KKTC Cumhurbaşkanlığı Dış Temaslar Özel Temsilcisi Kutlay Erk Alithia gazetesine verdiği söyleşide, Türkiye Dışişleri Bakanı Ahmet Davutoğlu’nun KKTC’ye yaptığı ziyaret ile Orams davasına değindi.
Erk, TC Dışişleri Bakanı Ahmet Davutoğlu’nun ziyaretinin, Avrupa Toplulukları Adalet Divanı’nın (ATAD) Orams davası hakkındaki kararı nedeniyle müzakere süreci ortamına verilen zararın ardından gerçekleştiğine dikkati çekerek, ziyaretin doğru bir zamanda olduğunu söyledi.
Davutoğlu’nun ziyaretinde, Türkiye’nin doğrudan müzakereler süreci ile Cumhurbaşkanı Mehmet Ali Talat’a desteğini teyit ettiğini ifade eden Erk, TC Dışişleri Bakanı Ahmet Davutoğlu’nun -söylediği gibi- Kıbrıs sorununun mümkün olan en kısa zamanda çözümlenmesini istediğini belirtti.
Gazeteye göre Erk bir başka soru üzerine, Başbakan ve Ulusal Birlik Partisi Genel Başkanı Derviş Eroğlu’nun müzakerelere destek verdiğini, ne kendisinin ne de hükümetinin müzakereler süreci ile ilgili “sorun çıkarmayacağını” söylediğini kaydetti.
“Neden ATAD’ın Orams ile ilgili kararının müzakerelere zarar verdiğini söylüyorsunuz?” şeklindeki soru üzerine ise Kutlay Erk, mülkiyet konusunun bu sorunun değil (Orams), Kıbrıs sorununun bir parçası olduğunu belirterek, Kıbrıs sorununun kökeninin mülkiyet konusu olmadığına işaret etti.

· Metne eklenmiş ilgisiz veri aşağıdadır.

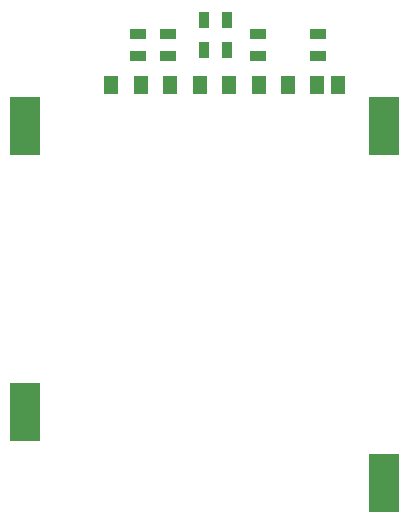
<source format=gbr>
%TF.GenerationSoftware,KiCad,Pcbnew,6.0.4-6f826c9f35~116~ubuntu20.04.1*%
%TF.CreationDate,2022-03-30T14:35:40+00:00*%
%TF.ProjectId,SPACEDOS02B_PCB02A,53504143-4544-44f5-9330-32425f504342,REV*%
%TF.SameCoordinates,Original*%
%TF.FileFunction,Paste,Bot*%
%TF.FilePolarity,Positive*%
%FSLAX46Y46*%
G04 Gerber Fmt 4.6, Leading zero omitted, Abs format (unit mm)*
G04 Created by KiCad (PCBNEW 6.0.4-6f826c9f35~116~ubuntu20.04.1) date 2022-03-30 14:35:40*
%MOMM*%
%LPD*%
G01*
G04 APERTURE LIST*
%ADD10R,0.889000X1.397000*%
%ADD11R,1.397000X0.889000*%
%ADD12R,1.200000X1.600000*%
%ADD13R,2.500000X5.000000*%
G04 APERTURE END LIST*
D10*
%TO.C,C33*%
X141030000Y-71150000D03*
X139125000Y-71150000D03*
%TD*%
%TO.C,C37*%
X141030000Y-73690000D03*
X139125000Y-73690000D03*
%TD*%
D11*
%TO.C,R24*%
X133537000Y-72293000D03*
X133537000Y-74198000D03*
%TD*%
%TO.C,R25*%
X136077000Y-72293000D03*
X136077000Y-74198000D03*
%TD*%
%TO.C,R26*%
X143697000Y-72293000D03*
X143697000Y-74198000D03*
%TD*%
%TO.C,R27*%
X148777000Y-72293000D03*
X148777000Y-74198000D03*
%TD*%
D12*
%TO.C,J28*%
X133735000Y-76606000D03*
X136235000Y-76606000D03*
X138735000Y-76606000D03*
X141235000Y-76606000D03*
X143735000Y-76606000D03*
X146235000Y-76606000D03*
X148665000Y-76606000D03*
X150465000Y-76606000D03*
X131235000Y-76606000D03*
D13*
X123900000Y-80106000D03*
X154350000Y-110306000D03*
X123900000Y-104306000D03*
X154350000Y-80106000D03*
%TD*%
M02*

</source>
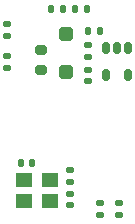
<source format=gbr>
%TF.GenerationSoftware,KiCad,Pcbnew,(6.0.1-0)*%
%TF.CreationDate,2023-04-29T18:47:22+02:00*%
%TF.ProjectId,picoprobe,7069636f-7072-46f6-9265-2e6b69636164,rev?*%
%TF.SameCoordinates,Original*%
%TF.FileFunction,Paste,Bot*%
%TF.FilePolarity,Positive*%
%FSLAX46Y46*%
G04 Gerber Fmt 4.6, Leading zero omitted, Abs format (unit mm)*
G04 Created by KiCad (PCBNEW (6.0.1-0)) date 2023-04-29 18:47:22*
%MOMM*%
%LPD*%
G01*
G04 APERTURE LIST*
G04 Aperture macros list*
%AMRoundRect*
0 Rectangle with rounded corners*
0 $1 Rounding radius*
0 $2 $3 $4 $5 $6 $7 $8 $9 X,Y pos of 4 corners*
0 Add a 4 corners polygon primitive as box body*
4,1,4,$2,$3,$4,$5,$6,$7,$8,$9,$2,$3,0*
0 Add four circle primitives for the rounded corners*
1,1,$1+$1,$2,$3*
1,1,$1+$1,$4,$5*
1,1,$1+$1,$6,$7*
1,1,$1+$1,$8,$9*
0 Add four rect primitives between the rounded corners*
20,1,$1+$1,$2,$3,$4,$5,0*
20,1,$1+$1,$4,$5,$6,$7,0*
20,1,$1+$1,$6,$7,$8,$9,0*
20,1,$1+$1,$8,$9,$2,$3,0*%
G04 Aperture macros list end*
%ADD10RoundRect,0.300000X-0.300000X-0.300000X0.300000X-0.300000X0.300000X0.300000X-0.300000X0.300000X0*%
%ADD11RoundRect,0.140000X0.140000X0.170000X-0.140000X0.170000X-0.140000X-0.170000X0.140000X-0.170000X0*%
%ADD12RoundRect,0.135000X0.185000X-0.135000X0.185000X0.135000X-0.185000X0.135000X-0.185000X-0.135000X0*%
%ADD13RoundRect,0.135000X0.135000X0.185000X-0.135000X0.185000X-0.135000X-0.185000X0.135000X-0.185000X0*%
%ADD14RoundRect,0.140000X-0.170000X0.140000X-0.170000X-0.140000X0.170000X-0.140000X0.170000X0.140000X0*%
%ADD15RoundRect,0.135000X-0.135000X-0.185000X0.135000X-0.185000X0.135000X0.185000X-0.135000X0.185000X0*%
%ADD16RoundRect,0.135000X-0.185000X0.135000X-0.185000X-0.135000X0.185000X-0.135000X0.185000X0.135000X0*%
%ADD17R,1.400000X1.200000*%
%ADD18RoundRect,0.200000X-0.275000X0.200000X-0.275000X-0.200000X0.275000X-0.200000X0.275000X0.200000X0*%
%ADD19RoundRect,0.150000X-0.150000X0.350000X-0.150000X-0.350000X0.150000X-0.350000X0.150000X0.350000X0*%
%ADD20RoundRect,0.140000X0.170000X-0.140000X0.170000X0.140000X-0.170000X0.140000X-0.170000X-0.140000X0*%
G04 APERTURE END LIST*
D10*
%TO.C,D1*%
X159850000Y-93330000D03*
X159850000Y-96530000D03*
%TD*%
D11*
%TO.C,C16*%
X156980000Y-104200000D03*
X156020000Y-104200000D03*
%TD*%
D12*
%TO.C,R8*%
X154850000Y-93460000D03*
X154850000Y-92440000D03*
%TD*%
%TO.C,R7*%
X154850000Y-96160000D03*
X154850000Y-95140000D03*
%TD*%
D13*
%TO.C,R2*%
X161600000Y-91150000D03*
X160580000Y-91150000D03*
%TD*%
D12*
%TO.C,R11*%
X164300000Y-108610000D03*
X164300000Y-107590000D03*
%TD*%
D14*
%TO.C,C1*%
X161750000Y-94270000D03*
X161750000Y-95230000D03*
%TD*%
D15*
%TO.C,R1*%
X158550000Y-91150000D03*
X159570000Y-91150000D03*
%TD*%
D14*
%TO.C,C15*%
X160150000Y-106820000D03*
X160150000Y-107780000D03*
%TD*%
D16*
%TO.C,R3*%
X160150000Y-104790000D03*
X160150000Y-105810000D03*
%TD*%
D17*
%TO.C,Y1*%
X158500000Y-107400000D03*
X156300000Y-107400000D03*
X156300000Y-105700000D03*
X158500000Y-105700000D03*
%TD*%
D12*
%TO.C,R10*%
X162700000Y-108660000D03*
X162700000Y-107640000D03*
%TD*%
D18*
%TO.C,F1*%
X157700000Y-94685000D03*
X157700000Y-96335000D03*
%TD*%
D19*
%TO.C,U1*%
X163200000Y-94500000D03*
X164150000Y-94500000D03*
X165100000Y-94500000D03*
X165100000Y-96800000D03*
X163200000Y-96800000D03*
%TD*%
D15*
%TO.C,FB1*%
X161690000Y-93050000D03*
X162710000Y-93050000D03*
%TD*%
D20*
%TO.C,C2*%
X161750000Y-97280000D03*
X161750000Y-96320000D03*
%TD*%
M02*

</source>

Mülkiyet sorununun 1974’ten sona oluştuğunu kaydeden Erk, Kıbrıs sorununun mahkeme kararları ve şahıslar tarafından çözümlenmesinin mümkün olmadığını, bunun; iki toplum lideri arasındaki müzakere ve siyasi diyalog konusu olduğunu belirtti.
ATAD ve buna benzer kararların sorunu çözmediğini, aksine karmaşık hale getirdiğini ifade eden Kutlay Erk, Kıbrıs Rum liderliğinin, Orams ile ilgili kararı elinde güçlü bir müzakere silahı olarak kullanma düşüncesine sahip olmasının mümkün olduğunu, “ancak bunun kendisini yaralayan bumeranga dönüşeceğini” söyledi.
Erk, bu arada Orams çifti aleyhine dava açan Meletis Apostolidis’in, Poli’de 30 dönümlük Kıbrıs Türk toprağını kullandığına dikkat çekti.
Bir başka soru üzerine Kutlay Erk, mülkiyet hakkıyla ilgili kişisel haklara saygı duyduklarını, bu nedenden dolayı mülkiyet konusunu üstünde anlaşmaya varılan bir çözüm içerisinde çözmek istediklerini ifade etti.